Wednesday, November 21, 2007

Wi-Fi linked to autism -- something to this, or an urban legend?


The media has a story tonight "Wi-Fi causing autism?" One immediate source is from John Biggs, and the "Crunch Gear" link is this.

The study appeared in the Australasian Journal of Clinical Environmental Medicine, authored by Dr. George Carlo, and claims that exposure to Wi-Fi signals causes heavy metal ions (like those you study in high school chemistry) to be trapped in certain brain cells in infants or toddlers.

The Computer Weekly article is by John-Paul Kamath and is called "Wi-Fi linked to childhood autism." The link is here. There is a suggestion that autism in young boys has increased in the same time frame that wireless became widespread. There is also concern about living near "hot spots."

The story mentions another study at "Penn University" that disputes these claims.

The story was posted on AOL today here, and suggested that parents had not been adequately screened about drug use. This suggestion brought very angry comments from parents with kids on AOL.

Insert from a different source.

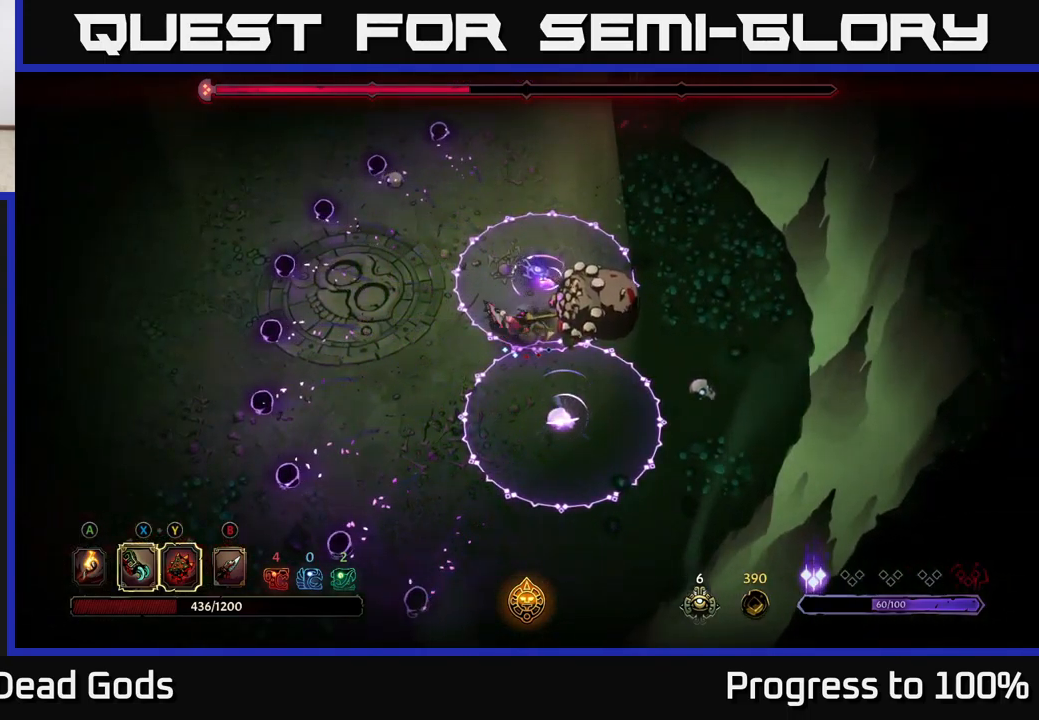
{"buttons": ["R2"], "left_stick": "down-left", "right_stick": "center", "events": [[83, "R2", "up"], [133, "R2", "down"], [233, "R2", "up"], [250, "left_stick", "down-left"], [283, "R2", "down"], [383, "R2", "up"], [450, "R2", "down"]]}
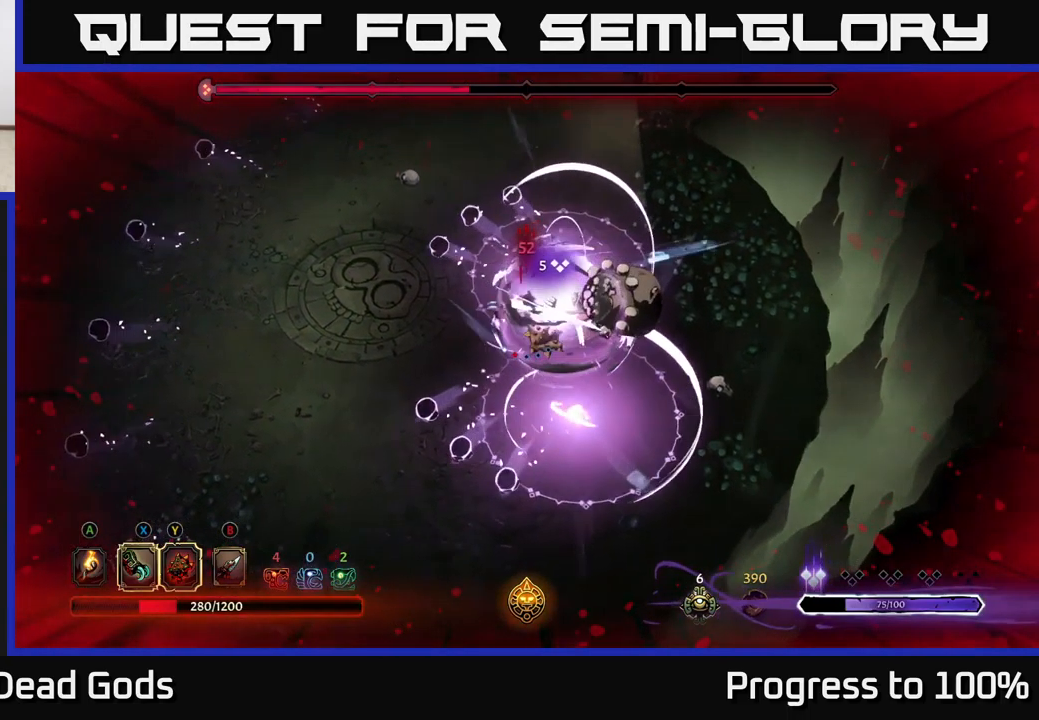
{"buttons": [], "left_stick": "down-left", "right_stick": "center", "events": [[50, "R2", "up"], [100, "R2", "down"], [200, "R2", "up"]]}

I had mentioned autism in my posting about libertarianism yesterday, where it seems that our actions and behaviors and expressions have effects that we don't take into account -- a questioning of "consequentialism".

Distantly related is a story by Martin Fackler in the Nov. 18 New York Times, "In Korea, a Boot Camp Cure for Web Obsession" for teens with cyber-addiction, link here.

Is this real, or is it an urban legend? After all, "I read it on the Internet!"